Oktapus attack on Twilio exposes data of 163 companies

The phishing attack that led to a data breach for communications company Twilio has led to 163 companies, each with hundreds of customers of their own, being affected by the breach.

The breach, now referred to as Oktapus by researchers, involved a targeted phishing attack against Twilio employees to gain unauthorized access to Twilio’s servers and its customer data. The breach was discovered on 4 August.
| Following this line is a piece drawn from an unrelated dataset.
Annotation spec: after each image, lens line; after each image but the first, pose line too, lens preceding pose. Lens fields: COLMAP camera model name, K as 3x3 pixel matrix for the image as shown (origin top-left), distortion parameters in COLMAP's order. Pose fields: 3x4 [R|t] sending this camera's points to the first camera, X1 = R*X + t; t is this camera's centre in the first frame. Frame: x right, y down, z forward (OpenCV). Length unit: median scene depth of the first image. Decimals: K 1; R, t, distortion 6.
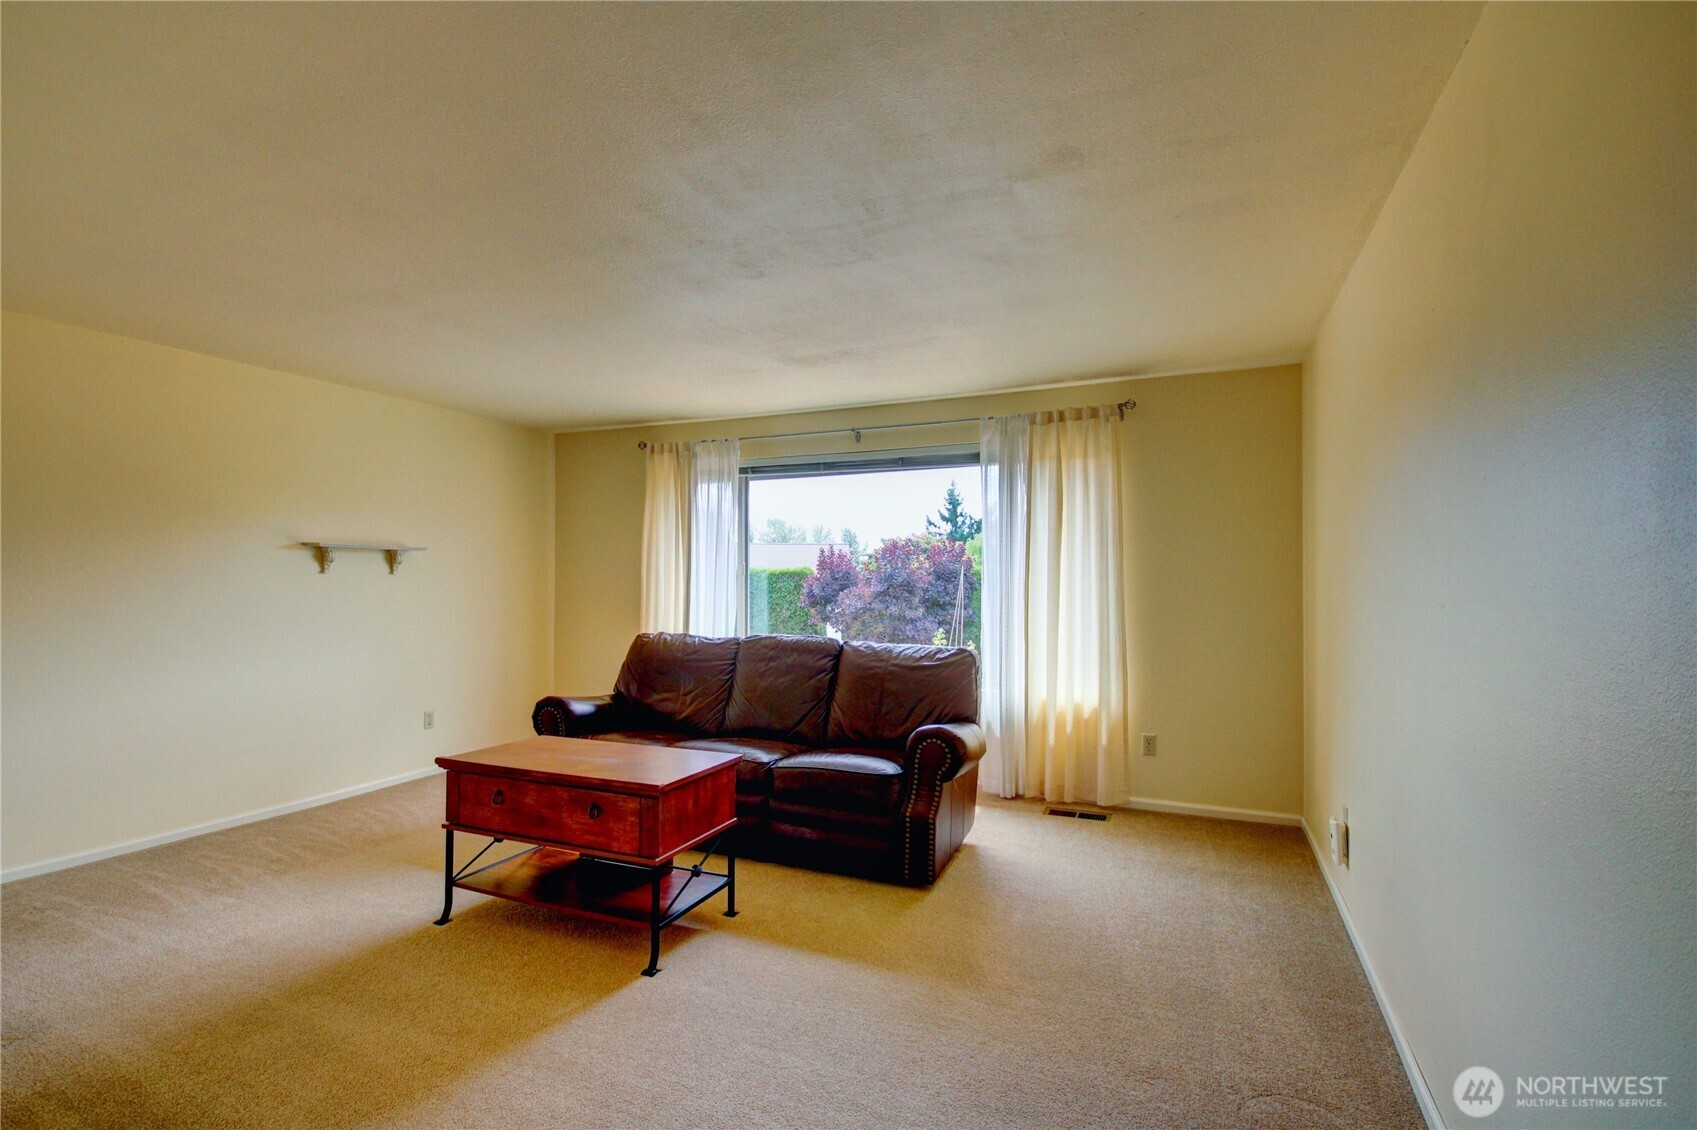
lens RADIAL K [[790.7, 0, 846.2], [0, 790.7, 572.4], [0, 0, 1]] dist [0.015163, -0.025918]
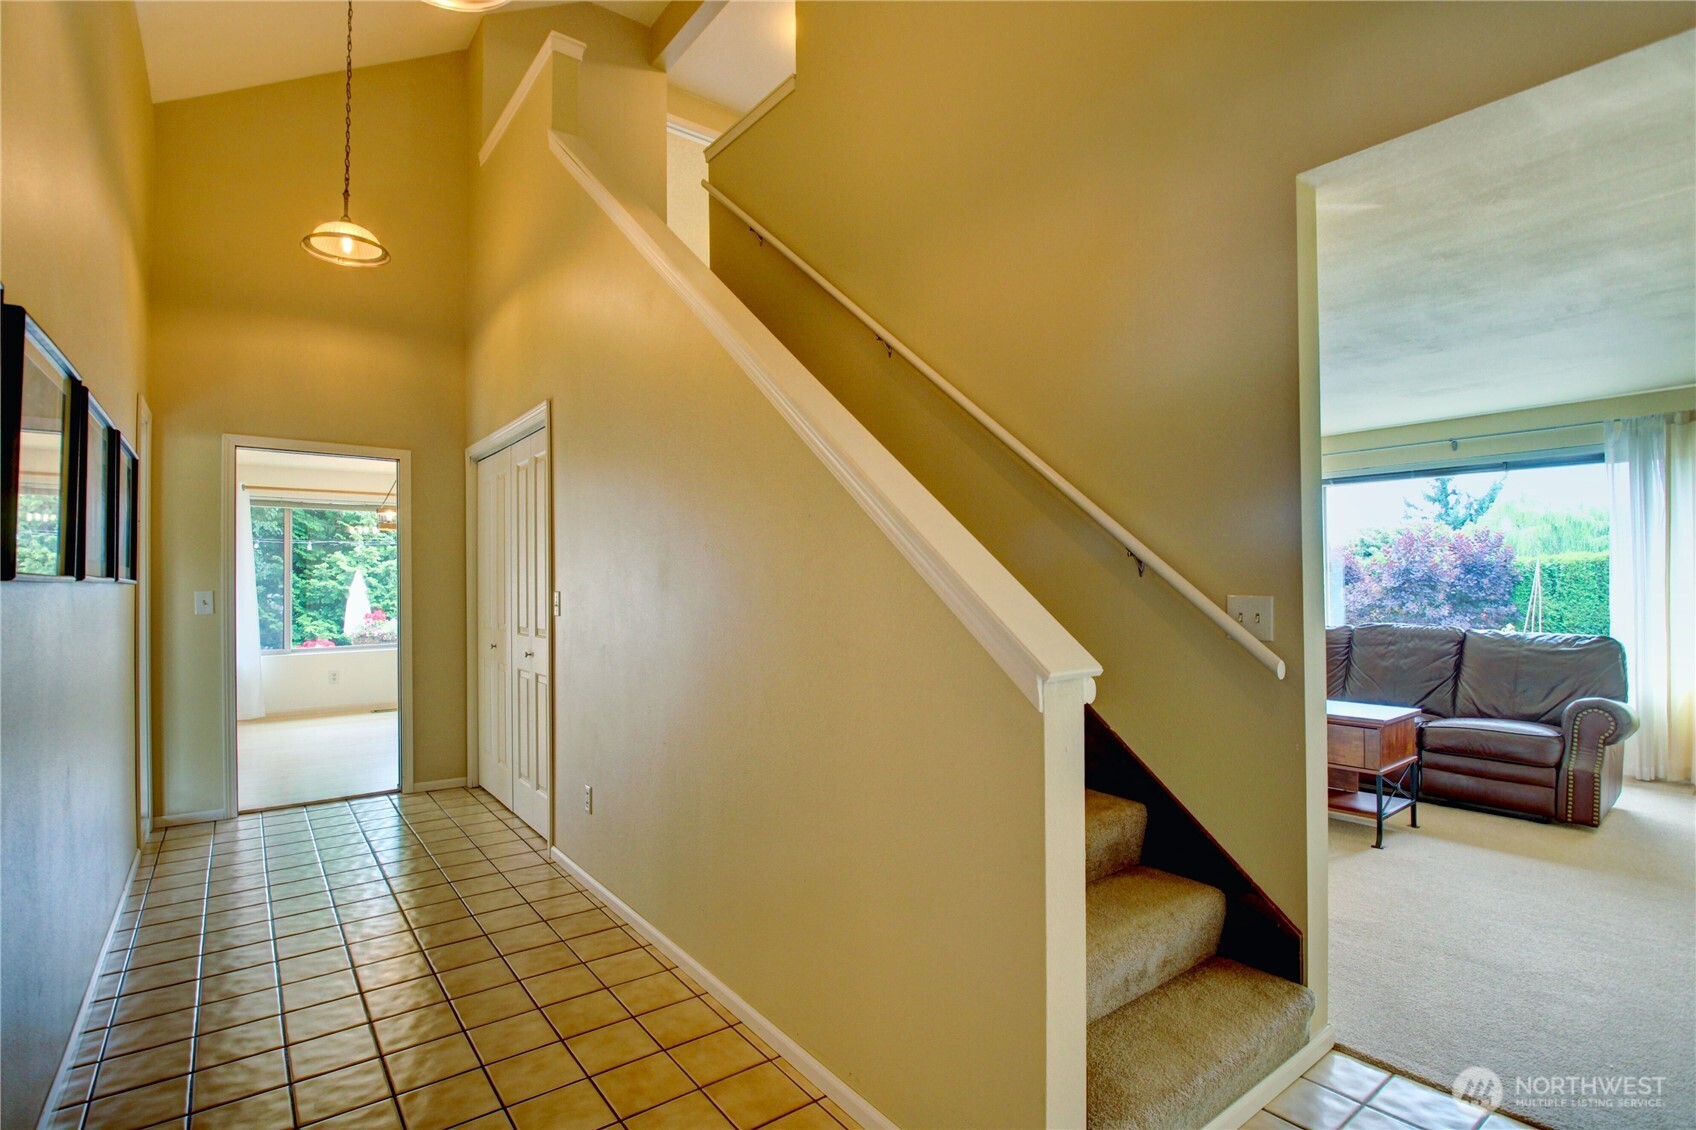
lens RADIAL K [[790.3, 0, 845.7], [0, 790.3, 572.4], [0, 0, 1]] dist [0.015163, -0.025918]
pose [[0.873293, -0.017438, -0.486882, -0.224475], [0.018446, 0.999826, -0.002723, -0.009243], [0.486845, -0.006603, 0.873463, -0.434570]]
The communications platform disclosed in an update on the attack that it has identified 163 Twilio customers whose “data was accessed without authorization for a limited period of time”. In addition 93 users of the two-factor authentication app Authy, which Twilio owns, saw their accounts accessed and additional devices registered by the bad actors. Twilio has since notified all users that had their accounts accessed and has removed all unauthorized devices.

A number of companies have reported that their customer data was compromised during the breach, including messaging app Signal, who reported 1,900 users may have had their phone numbers revealed to hackers, with some users directly targeted.

Food delivery company DoorDash said that a “small percentage of individuals whose data is maintained by DoorDash” had their personal data including name, email address, delivery address and phone number. In addition, a smaller number of customers had their “basic order information and partial payment card information” accessed during this data breach.

Since its attack, Twilio has said it enforced “a number of additional measures internally to protect against these attacks”, including “hardening security controls at multiple layers”. While Twilio says that malicious actors have continued to launch attacks, they have not seen any suspicious activity since 10 August.